AS2764 and AS4826 belong to the Australian telecoms AAPT and Vocus, respectively. The problem is that these routes belong to China Unicom, the US Department of Defense and Saudi Telecom Company (STC), and were already being originated by AS4837, AS721 and AS25019, respectively. 167.0.0.0/16 is presently unrouted, but belongs to Telefónica Colombia.
Below is Kentik’s BGP visualization showing the 9.3% of our BGP vantage points see AS8075 as the origin of this prefix belonging to the Saudi Arabian incumbent.
Shortly afterwards, AS8075 also began appearing as the origin of several other large ranges, including 70.0.0.0/15 (more-specific of T-Mobile’s 70.0.0.0/13). All of these routes contain AS paths ending with “2764 4826 8075”, and, for the time being, they have largely remained within Australia, limiting the disruption that they might have otherwise caused.

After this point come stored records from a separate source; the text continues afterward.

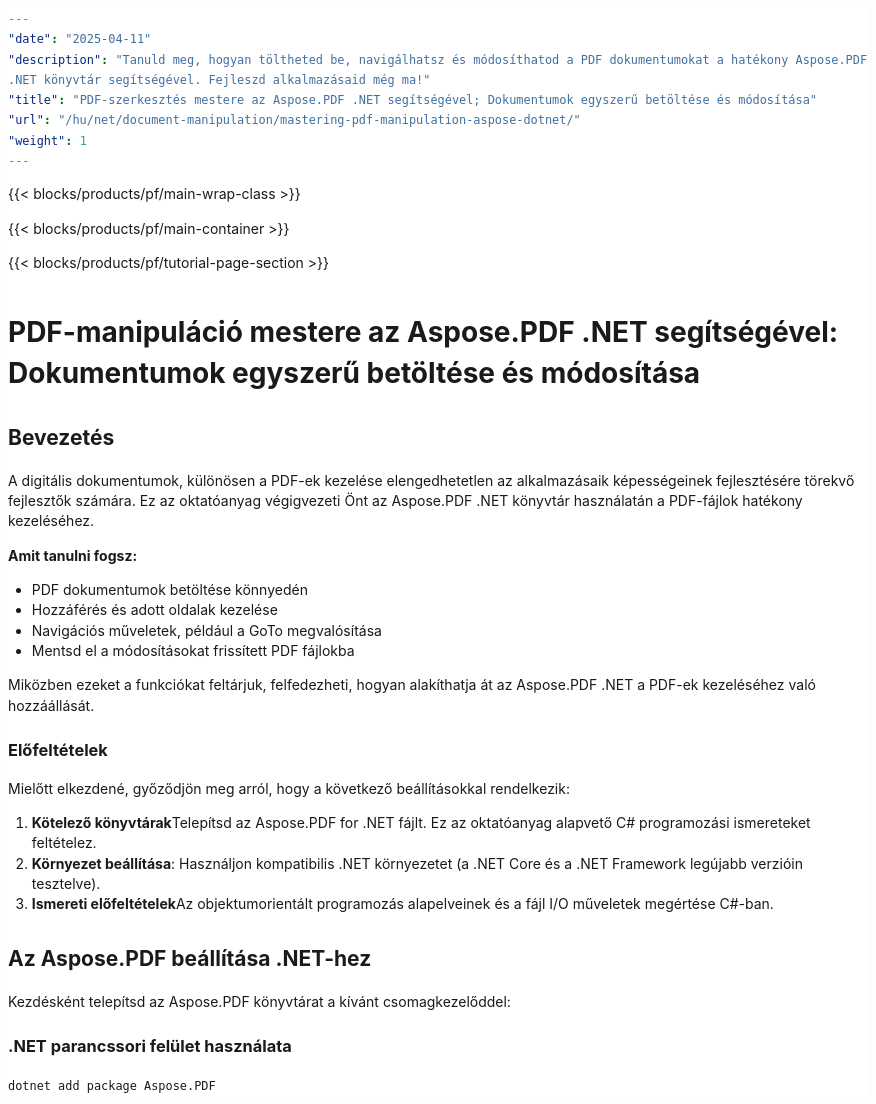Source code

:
 ```yaml
---
"date": "2025-04-11"
"description": "Tanuld meg, hogyan töltheted be, navigálhatsz és módosíthatod a PDF dokumentumokat a hatékony Aspose.PDF .NET könyvtár segítségével. Fejleszd alkalmazásaid még ma!"
"title": "PDF-szerkesztés mestere az Aspose.PDF .NET segítségével; Dokumentumok egyszerű betöltése és módosítása"
"url": "/hu/net/document-manipulation/mastering-pdf-manipulation-aspose-dotnet/"
"weight": 1
---
```


{{< blocks/products/pf/main-wrap-class >}}

{{< blocks/products/pf/main-container >}}

{{< blocks/products/pf/tutorial-page-section >}}


# PDF-manipuláció mestere az Aspose.PDF .NET segítségével: Dokumentumok egyszerű betöltése és módosítása

## Bevezetés

A digitális dokumentumok, különösen a PDF-ek kezelése elengedhetetlen az alkalmazásaik képességeinek fejlesztésére törekvő fejlesztők számára. Ez az oktatóanyag végigvezeti Önt az Aspose.PDF .NET könyvtár használatán a PDF-fájlok hatékony kezeléséhez.

**Amit tanulni fogsz:**
- PDF dokumentumok betöltése könnyedén
- Hozzáférés és adott oldalak kezelése
- Navigációs műveletek, például a GoTo megvalósítása
- Mentsd el a módosításokat frissített PDF fájlokba

Miközben ezeket a funkciókat feltárjuk, felfedezheti, hogyan alakíthatja át az Aspose.PDF .NET a PDF-ek kezeléséhez való hozzáállását.

### Előfeltételek

Mielőtt elkezdené, győződjön meg arról, hogy a következő beállításokkal rendelkezik:
1. **Kötelező könyvtárak**Telepítsd az Aspose.PDF for .NET fájlt. Ez az oktatóanyag alapvető C# programozási ismereteket feltételez.
2. **Környezet beállítása**: Használjon kompatibilis .NET környezetet (a .NET Core és a .NET Framework legújabb verzióin tesztelve).
3. **Ismereti előfeltételek**Az objektumorientált programozás alapelveinek és a fájl I/O műveletek megértése C#-ban.

## Az Aspose.PDF beállítása .NET-hez

Kezdésként telepítsd az Aspose.PDF könyvtárat a kívánt csomagkezelőddel:

### .NET parancssori felület használata
```shell
dotnet add package Aspose.PDF
```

What is strange is that despite AS4826 being in the AS path, Vocus does not report these routes in their looking glass. Meanwhile over on AAPT’s looking glass, it reports the routes as coming from Vocus (AS4826):
We contacted Microsoft and Vocus and they are actively working to remove these problematic BGP routes.
This isn’t the first routing snafu involving Microsoft and an Australian provider. In a presentation on routing leaks I gave at NANOG 63 eight years ago to the day, I described a situation where Microsoft had mistakenly removed the BGP communities that prevented the routes they announced through Vocus from propagating back to the US. The result was that for six days, traffic from users in the US going to Microsoft’s US data centers was routed through Australia, incurring a significant latency penalty.
Conclusion
Following the outage, Microsoft published a Post Incident Review which summarized the root cause in the following paragraph:
As part of a planned change to update the IP address on a WAN router, a command given to the router caused it to send messages to all other routers in the WAN, which resulted in all of them recomputing their adjacency and forwarding tables. During this re-computation process, the routers were unable to correctly forward packets traversing them.
Reminiscent of the historic Facebook outage of 2021, a flawed router command appears to have taken down a portion of Azure’s WAN links. If I understand their explanation correctly, the command triggered an internal update storm. This is similar to what happened during the Rogers outage of summer 2022 when an internal routing leak overwhelmed their routers causing them to drop traffic. As was the case with the Rogers outage, the instability we can observe in BGP was likely a symptom, not the cause of this outage.
Managing the networking at a major public cloud like Microsoft’s Azure is no simple task, nor is analyzing their outages when they occasionally occur. Understanding all of the potential impacts and dependencies in a highly complex computing environment is one of the top challenges facing networking teams in large organizations today.
It is these networking teams that we think about at Kentik. The key is having the ability to answer any question from your telemetry tooling; this is a core tenet to Kentik’s approach on network observability.